Items from a data source
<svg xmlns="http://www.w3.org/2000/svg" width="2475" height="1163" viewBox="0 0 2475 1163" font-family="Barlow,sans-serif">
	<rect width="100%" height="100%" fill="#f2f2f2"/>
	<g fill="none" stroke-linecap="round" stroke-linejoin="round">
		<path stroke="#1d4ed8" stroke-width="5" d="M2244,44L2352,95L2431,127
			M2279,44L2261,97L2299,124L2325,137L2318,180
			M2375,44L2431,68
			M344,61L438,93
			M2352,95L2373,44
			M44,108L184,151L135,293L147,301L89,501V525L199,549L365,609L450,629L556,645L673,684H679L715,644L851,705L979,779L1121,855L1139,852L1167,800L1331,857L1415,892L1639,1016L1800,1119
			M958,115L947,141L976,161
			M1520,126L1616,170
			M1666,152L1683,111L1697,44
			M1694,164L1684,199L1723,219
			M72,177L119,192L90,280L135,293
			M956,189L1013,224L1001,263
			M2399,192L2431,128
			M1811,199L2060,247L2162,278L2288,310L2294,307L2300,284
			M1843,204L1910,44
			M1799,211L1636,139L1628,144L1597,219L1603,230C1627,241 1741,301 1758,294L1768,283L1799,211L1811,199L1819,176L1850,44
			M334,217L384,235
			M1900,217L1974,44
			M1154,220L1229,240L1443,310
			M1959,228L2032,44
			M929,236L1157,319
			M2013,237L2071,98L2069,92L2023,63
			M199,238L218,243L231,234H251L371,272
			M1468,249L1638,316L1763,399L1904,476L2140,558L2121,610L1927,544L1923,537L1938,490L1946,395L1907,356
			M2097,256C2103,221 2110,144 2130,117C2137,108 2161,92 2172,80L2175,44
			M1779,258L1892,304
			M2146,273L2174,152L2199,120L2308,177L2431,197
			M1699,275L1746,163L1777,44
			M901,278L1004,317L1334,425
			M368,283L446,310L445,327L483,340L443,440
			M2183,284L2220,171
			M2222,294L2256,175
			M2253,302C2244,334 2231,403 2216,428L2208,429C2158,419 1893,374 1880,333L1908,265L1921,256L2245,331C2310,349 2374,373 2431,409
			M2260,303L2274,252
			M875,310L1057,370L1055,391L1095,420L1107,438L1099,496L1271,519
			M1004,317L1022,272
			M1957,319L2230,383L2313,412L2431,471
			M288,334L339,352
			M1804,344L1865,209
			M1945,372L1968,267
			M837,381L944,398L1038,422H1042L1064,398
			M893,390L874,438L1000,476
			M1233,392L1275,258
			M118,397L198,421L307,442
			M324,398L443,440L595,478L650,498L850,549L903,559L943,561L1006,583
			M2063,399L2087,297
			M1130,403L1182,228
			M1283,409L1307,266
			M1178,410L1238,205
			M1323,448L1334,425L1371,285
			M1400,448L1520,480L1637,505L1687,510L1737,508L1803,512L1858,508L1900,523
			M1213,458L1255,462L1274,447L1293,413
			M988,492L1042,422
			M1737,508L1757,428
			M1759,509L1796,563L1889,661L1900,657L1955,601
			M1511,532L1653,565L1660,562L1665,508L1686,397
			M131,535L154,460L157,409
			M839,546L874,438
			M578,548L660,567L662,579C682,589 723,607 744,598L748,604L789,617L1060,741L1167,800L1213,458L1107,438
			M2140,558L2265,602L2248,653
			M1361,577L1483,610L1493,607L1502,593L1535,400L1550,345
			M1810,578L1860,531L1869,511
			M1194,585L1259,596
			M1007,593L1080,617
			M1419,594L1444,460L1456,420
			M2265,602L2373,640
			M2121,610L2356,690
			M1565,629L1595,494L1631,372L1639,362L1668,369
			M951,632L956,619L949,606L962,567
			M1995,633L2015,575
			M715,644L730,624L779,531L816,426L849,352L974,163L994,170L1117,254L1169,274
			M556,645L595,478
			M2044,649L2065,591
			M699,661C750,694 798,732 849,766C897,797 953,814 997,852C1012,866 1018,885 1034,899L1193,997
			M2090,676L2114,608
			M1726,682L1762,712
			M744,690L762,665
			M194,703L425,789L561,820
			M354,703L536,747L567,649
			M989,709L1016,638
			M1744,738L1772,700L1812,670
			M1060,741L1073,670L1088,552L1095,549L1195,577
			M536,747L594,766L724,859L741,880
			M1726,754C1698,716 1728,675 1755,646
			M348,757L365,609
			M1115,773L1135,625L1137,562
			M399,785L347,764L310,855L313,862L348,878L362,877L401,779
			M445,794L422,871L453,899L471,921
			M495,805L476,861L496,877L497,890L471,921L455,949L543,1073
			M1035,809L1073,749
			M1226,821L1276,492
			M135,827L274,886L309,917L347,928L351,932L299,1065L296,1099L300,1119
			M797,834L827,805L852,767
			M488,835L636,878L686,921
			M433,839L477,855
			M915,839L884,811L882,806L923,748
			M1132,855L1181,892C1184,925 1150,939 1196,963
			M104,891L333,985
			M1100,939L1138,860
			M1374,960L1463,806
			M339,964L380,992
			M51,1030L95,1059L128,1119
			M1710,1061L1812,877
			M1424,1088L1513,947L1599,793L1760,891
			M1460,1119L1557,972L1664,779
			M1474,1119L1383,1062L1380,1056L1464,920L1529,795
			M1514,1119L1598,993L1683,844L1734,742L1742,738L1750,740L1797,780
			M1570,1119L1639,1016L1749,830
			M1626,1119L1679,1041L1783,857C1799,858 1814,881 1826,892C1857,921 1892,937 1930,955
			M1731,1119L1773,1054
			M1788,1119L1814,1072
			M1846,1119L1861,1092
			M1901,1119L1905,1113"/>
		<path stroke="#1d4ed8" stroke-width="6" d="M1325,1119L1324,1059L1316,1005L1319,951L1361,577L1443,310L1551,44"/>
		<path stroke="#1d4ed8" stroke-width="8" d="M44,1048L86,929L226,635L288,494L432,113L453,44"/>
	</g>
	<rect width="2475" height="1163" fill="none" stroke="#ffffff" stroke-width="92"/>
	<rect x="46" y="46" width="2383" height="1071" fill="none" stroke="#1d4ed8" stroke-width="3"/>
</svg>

### Instructions to follow:
Copy out the records above without altering anything.

### Expected answer:
<svg xmlns="http://www.w3.org/2000/svg" width="2475" height="1163" viewBox="0 0 2475 1163" font-family="Barlow,sans-serif">
	<rect width="100%" height="100%" fill="#f2f2f2"/>
	<g fill="none" stroke-linecap="round" stroke-linejoin="round">
		<path stroke="#1d4ed8" stroke-width="5" d="M2244,44L2352,95L2431,127
			M2279,44L2261,97L2299,124L2325,137L2318,180
			M2375,44L2431,68
			M344,61L438,93
			M2352,95L2373,44
			M44,108L184,151L135,293L147,301L89,501V525L199,549L365,609L450,629L556,645L673,684H679L715,644L851,705L979,779L1121,855L1139,852L1167,800L1331,857L1415,892L1639,1016L1800,1119
			M958,115L947,141L976,161
			M1520,126L1616,170
			M1666,152L1683,111L1697,44
			M1694,164L1684,199L1723,219
			M72,177L119,192L90,280L135,293
			M956,189L1013,224L1001,263
			M2399,192L2431,128
			M1811,199L2060,247L2162,278L2288,310L2294,307L2300,284
			M1843,204L1910,44
			M1799,211L1636,139L1628,144L1597,219L1603,230C1627,241 1741,301 1758,294L1768,283L1799,211L1811,199L1819,176L1850,44
			M334,217L384,235
			M1900,217L1974,44
			M1154,220L1229,240L1443,310
			M1959,228L2032,44
			M929,236L1157,319
			M2013,237L2071,98L2069,92L2023,63
			M199,238L218,243L231,234H251L371,272
			M1468,249L1638,316L1763,399L1904,476L2140,558L2121,610L1927,544L1923,537L1938,490L1946,395L1907,356
			M2097,256C2103,221 2110,144 2130,117C2137,108 2161,92 2172,80L2175,44
			M1779,258L1892,304
			M2146,273L2174,152L2199,120L2308,177L2431,197
			M1699,275L1746,163L1777,44
			M901,278L1004,317L1334,425
			M368,283L446,310L445,327L483,340L443,440
			M2183,284L2220,171
			M2222,294L2256,175
			M2253,302C2244,334 2231,403 2216,428L2208,429C2158,419 1893,374 1880,333L1908,265L1921,256L2245,331C2310,349 2374,373 2431,409
			M2260,303L2274,252
			M875,310L1057,370L1055,391L1095,420L1107,438L1099,496L1271,519
			M1004,317L1022,272
			M1957,319L2230,383L2313,412L2431,471
			M288,334L339,352
			M1804,344L1865,209
			M1945,372L1968,267
			M837,381L944,398L1038,422H1042L1064,398
			M893,390L874,438L1000,476
			M1233,392L1275,258
			M118,397L198,421L307,442
			M324,398L443,440L595,478L650,498L850,549L903,559L943,561L1006,583
			M2063,399L2087,297
			M1130,403L1182,228
			M1283,409L1307,266
			M1178,410L1238,205
			M1323,448L1334,425L1371,285
			M1400,448L1520,480L1637,505L1687,510L1737,508L1803,512L1858,508L1900,523
			M1213,458L1255,462L1274,447L1293,413
			M988,492L1042,422
			M1737,508L1757,428
			M1759,509L1796,563L1889,661L1900,657L1955,601
			M1511,532L1653,565L1660,562L1665,508L1686,397
			M131,535L154,460L157,409
			M839,546L874,438
			M578,548L660,567L662,579C682,589 723,607 744,598L748,604L789,617L1060,741L1167,800L1213,458L1107,438
			M2140,558L2265,602L2248,653
			M1361,577L1483,610L1493,607L1502,593L1535,400L1550,345
			M1810,578L1860,531L1869,511
			M1194,585L1259,596
			M1007,593L1080,617
			M1419,594L1444,460L1456,420
			M2265,602L2373,640
			M2121,610L2356,690
			M1565,629L1595,494L1631,372L1639,362L1668,369
			M951,632L956,619L949,606L962,567
			M1995,633L2015,575
			M715,644L730,624L779,531L816,426L849,352L974,163L994,170L1117,254L1169,274
			M556,645L595,478
			M2044,649L2065,591
			M699,661C750,694 798,732 849,766C897,797 953,814 997,852C1012,866 1018,885 1034,899L1193,997
			M2090,676L2114,608
			M1726,682L1762,712
			M744,690L762,665
			M194,703L425,789L561,820
			M354,703L536,747L567,649
			M989,709L1016,638
			M1744,738L1772,700L1812,670
			M1060,741L1073,670L1088,552L1095,549L1195,577
			M536,747L594,766L724,859L741,880
			M1726,754C1698,716 1728,675 1755,646
			M348,757L365,609
			M1115,773L1135,625L1137,562
			M399,785L347,764L310,855L313,862L348,878L362,877L401,779
			M445,794L422,871L453,899L471,921
			M495,805L476,861L496,877L497,890L471,921L455,949L543,1073
			M1035,809L1073,749
			M1226,821L1276,492
			M135,827L274,886L309,917L347,928L351,932L299,1065L296,1099L300,1119
			M797,834L827,805L852,767
			M488,835L636,878L686,921
			M433,839L477,855
			M915,839L884,811L882,806L923,748
			M1132,855L1181,892C1184,925 1150,939 1196,963
			M104,891L333,985
			M1100,939L1138,860
			M1374,960L1463,806
			M339,964L380,992
			M51,1030L95,1059L128,1119
			M1710,1061L1812,877
			M1424,1088L1513,947L1599,793L1760,891
			M1460,1119L1557,972L1664,779
			M1474,1119L1383,1062L1380,1056L1464,920L1529,795
			M1514,1119L1598,993L1683,844L1734,742L1742,738L1750,740L1797,780
			M1570,1119L1639,1016L1749,830
			M1626,1119L1679,1041L1783,857C1799,858 1814,881 1826,892C1857,921 1892,937 1930,955
			M1731,1119L1773,1054
			M1788,1119L1814,1072
			M1846,1119L1861,1092
			M1901,1119L1905,1113"/>
		<path stroke="#1d4ed8" stroke-width="6" d="M1325,1119L1324,1059L1316,1005L1319,951L1361,577L1443,310L1551,44"/>
		<path stroke="#1d4ed8" stroke-width="8" d="M44,1048L86,929L226,635L288,494L432,113L453,44"/>
	</g>
	<rect width="2475" height="1163" fill="none" stroke="#ffffff" stroke-width="92"/>
	<rect x="46" y="46" width="2383" height="1071" fill="none" stroke="#1d4ed8" stroke-width="3"/>
</svg>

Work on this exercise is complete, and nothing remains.